■ **Exercise instructions**
The answer must be every line from the entries below that contains "Rendered".

■ **Records provided**
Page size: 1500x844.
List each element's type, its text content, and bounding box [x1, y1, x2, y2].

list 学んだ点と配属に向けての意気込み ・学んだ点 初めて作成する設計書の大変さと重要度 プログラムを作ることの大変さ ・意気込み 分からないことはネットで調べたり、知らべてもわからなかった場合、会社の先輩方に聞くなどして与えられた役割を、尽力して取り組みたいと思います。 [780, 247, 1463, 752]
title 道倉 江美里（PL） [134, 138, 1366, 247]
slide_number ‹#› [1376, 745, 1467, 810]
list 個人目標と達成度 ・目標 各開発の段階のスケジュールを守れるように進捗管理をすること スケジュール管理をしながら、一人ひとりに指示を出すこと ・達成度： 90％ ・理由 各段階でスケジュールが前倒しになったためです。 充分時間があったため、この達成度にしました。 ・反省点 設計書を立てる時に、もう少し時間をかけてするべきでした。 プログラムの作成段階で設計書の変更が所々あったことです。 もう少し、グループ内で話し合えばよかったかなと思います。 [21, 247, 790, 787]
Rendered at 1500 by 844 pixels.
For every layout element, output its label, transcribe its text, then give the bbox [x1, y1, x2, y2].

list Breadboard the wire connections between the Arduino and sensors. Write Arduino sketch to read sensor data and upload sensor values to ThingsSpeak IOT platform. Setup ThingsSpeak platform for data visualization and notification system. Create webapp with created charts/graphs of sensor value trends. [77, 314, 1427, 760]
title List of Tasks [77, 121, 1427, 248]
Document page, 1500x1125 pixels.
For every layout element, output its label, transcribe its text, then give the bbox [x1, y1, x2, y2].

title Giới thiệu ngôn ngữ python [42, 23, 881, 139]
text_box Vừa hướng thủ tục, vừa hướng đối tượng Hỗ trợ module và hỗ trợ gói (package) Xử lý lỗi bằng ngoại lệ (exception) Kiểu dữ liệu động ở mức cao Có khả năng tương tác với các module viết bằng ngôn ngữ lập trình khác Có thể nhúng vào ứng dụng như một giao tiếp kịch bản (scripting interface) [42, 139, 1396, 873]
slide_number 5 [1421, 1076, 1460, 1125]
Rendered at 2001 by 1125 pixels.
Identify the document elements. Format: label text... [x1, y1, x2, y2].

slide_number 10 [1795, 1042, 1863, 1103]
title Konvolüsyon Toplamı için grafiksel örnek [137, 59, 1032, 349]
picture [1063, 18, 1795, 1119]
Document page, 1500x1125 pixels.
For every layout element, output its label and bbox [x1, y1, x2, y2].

■ **Exercise answer**
Rendered at 1500 by 844 pixels.
Rendered at 2001 by 1125 pixels.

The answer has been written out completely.